In the 2000s Mann pushed the collodion process until she found a wilder plasticity to accommodate her feelings about Civil War sites she visited, especially the bloody theaters of Antietam, Manassas, and the Wilderness. How bloody? At Antietam, twenty-two thousand casualties in a single day. A soldier present at Coal Harbor wrote that when he walked the field the following day “the dead lay thick enough in some places to have walked on.” The gunfights literally tore nature apart. That same soldier, Reuben Allen Pierson by name, said that “every twig was riddled and many trees not more than a foot in diameter had as many as forty balls in its trunk.” Mann was also in conversation with Civil War photographers like Mathew Brady, Timothy O’Sullivan, and Alexander Gardner. When she photographs a cornfield at Antietam that, because of the willful disorder and temperamentalism stirred up by her technique, seems to be under assault by a mysterious undulating sky-borne turbulence, she’s recovering and adding to the moral force of her predecessors’ imagery.

Mann didn’t just allow accident into her process, she invited and implemented it. The dust on the negative of her Cold Harbor image creates smears and bullets, and her vintage lenses make Antietam look still punished by the violence once let loose there. She makes these lands seem like consciences maintaining memories of the worst things. The photos looks like charcoal sketches: blurry anthracite textures run from powdery to granular to pebbly, and their tone throughout is mournful and irresolute. It’s a re-imagining of a pristine landscape blasted, eroded, and chewed up by time and the harm it brings. In Black Sun (Antietam) pleats of ashen light fan out over the sun’s great black dome and its bizarre after-image. The heavens in these pictures are in a roiling Shakespearean disorder. The trees in Battlefields, Fredericksburg (Cedar Trees) are thrashed by gusting clouds: the heavens look burled with anger over the blood lost and boys massacred. These pictures remind us of the damage inflicted by the recently designed minié conical slug that broke bone and tore arteries more forcefully and efficiently than traditional ball rounds. Her darkroom manipulations suggest or articulate their legacy of harm: lines shoot through images like tracers; pips rive the landscape as minié balls once did; the earth and sky, with their scabby, scarred textures, look out of joint, as if the camera itself were grieving havoc.

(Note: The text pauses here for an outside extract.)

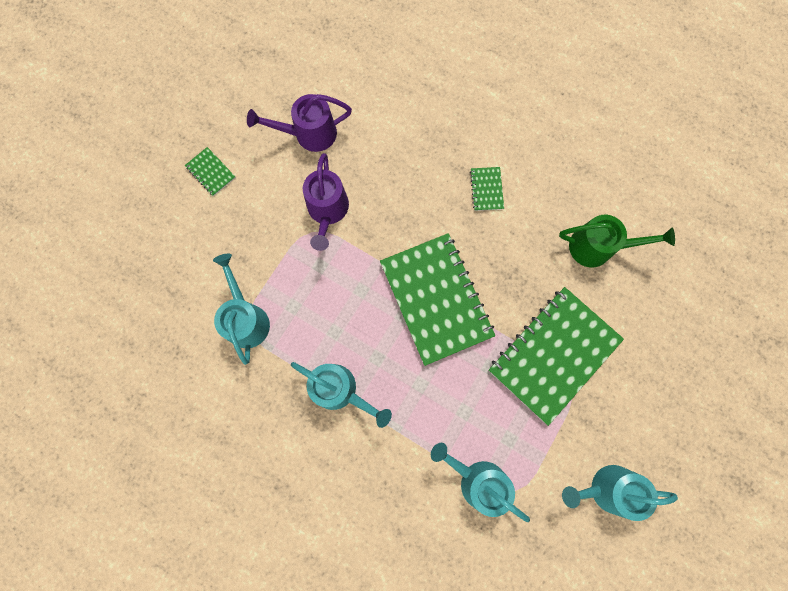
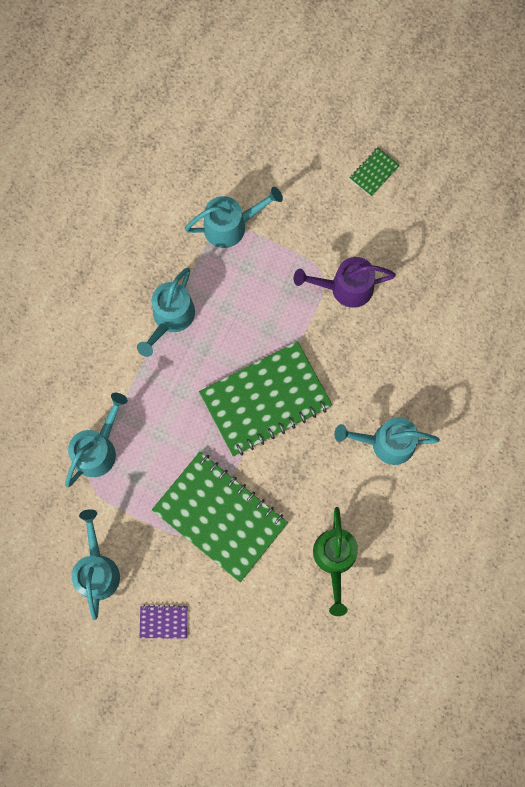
camera: 85 degrees right, 0 degrees up
(308, 134) = (426, 260): purple watering can -> none
(486, 189) = (385, 443): green notebook -> turquoise watering can
(660, 421) = (163, 622): none -> purple notebook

In the mid to late 2000s, Mann brought back the body and its habitations, black bodies above all. One of the men she photographs poses curled up on a bench, as if still enduring the Middle Passage. When she returns to the domesticated body, there’s a change. She photographs the faces of her now grown children in extreme close-up, as if scrutinizing them for evidence of mortality; she studies her physically powerful (and handsome) husband Larry in physical decline as he copes with late onset muscular dystrophy; she becomes interested for the first time in her own body and (after a serious riding accident) its diminutions. She makes visible the actions of her consciousness pressing back at her materials, querying a scene or a body, the earth and its histories, with an antiquated technique plied by a super-modern sensibility, one, however, not compelled or inflected by irony or meta-anything. Mann is haunted by things passed and passing, but she’s also the haunter, the seeker who wants the land to give up its secrets, or who mourns secrets that can’t be unearthed.

Sally Mann: A Thousand Crossings is on view at the Getty Center until February 10.